The choice of Apple’s iPads also mean the project will be supported by Apple’s classroom and learning tools.
What benefits does this bring?
Benefits for young people include:
- Fair and equal access from P6 to S6, ensuring all pupils have personal access to digital learning with their teacher in school or at home
- Effective digital workflow to increase engagement, improve teacher feedback and raise attainment
- A range of innovative accessibility features to improve access to the curriculum for pupils with additional support needs
- Pupils can work online simultaneously in a class or collaboratively outside the classroom
- High quality digital applications for productivity and creativity, providing more ways to personalise and choose how they learn
- Development of learning, thinking and digital literacy skills vital for success in today’s rapidly evolving, technological society.
What the city had to say
Councillor Ian Perry, education convenor for City of Edinburgh, said:
“This is a really exciting project which is going to be a real game changer for the learning and teaching in our schools.

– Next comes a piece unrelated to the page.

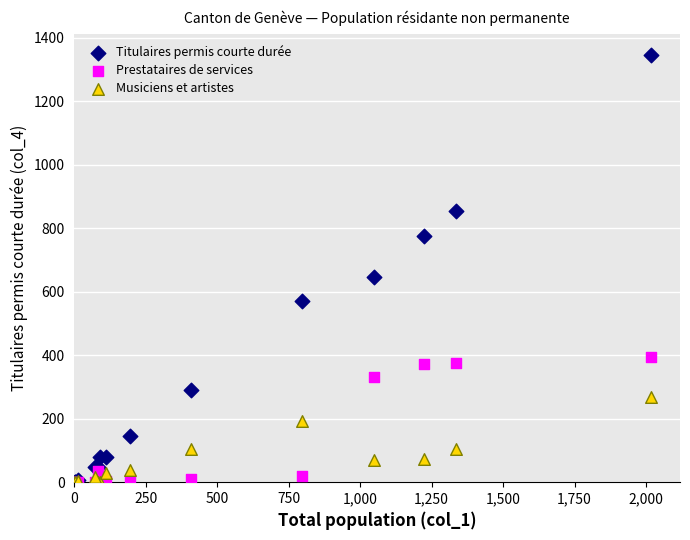

Across all series, what Y value is closest to 672?

647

“Giving pupils their own device has been shown to improve outcomes and result in increased engagement and motivation for our young people. It will create a learning environment which will drive higher levels of creativity also improve teacher and learner collaboration.
“The roll out will build on the skills developed by our teaching staff by having many more opportunities to use digital technology and create effective digital leadership teams in all our schools.
“In addition to giving pupils their own devices we’ll make sure the IT infrastructure is in place by increasing the bandwidth capacity and wi-fi connectivity in our schools.”
These moves emerge as many governments move to prioritize provision of digital learning tools, facilities for lifelong learning, and move to accept the need for robust broadband access in order to support increasingly digital societies.
The deal follows an 11,000 unit arrangement with UK care homes.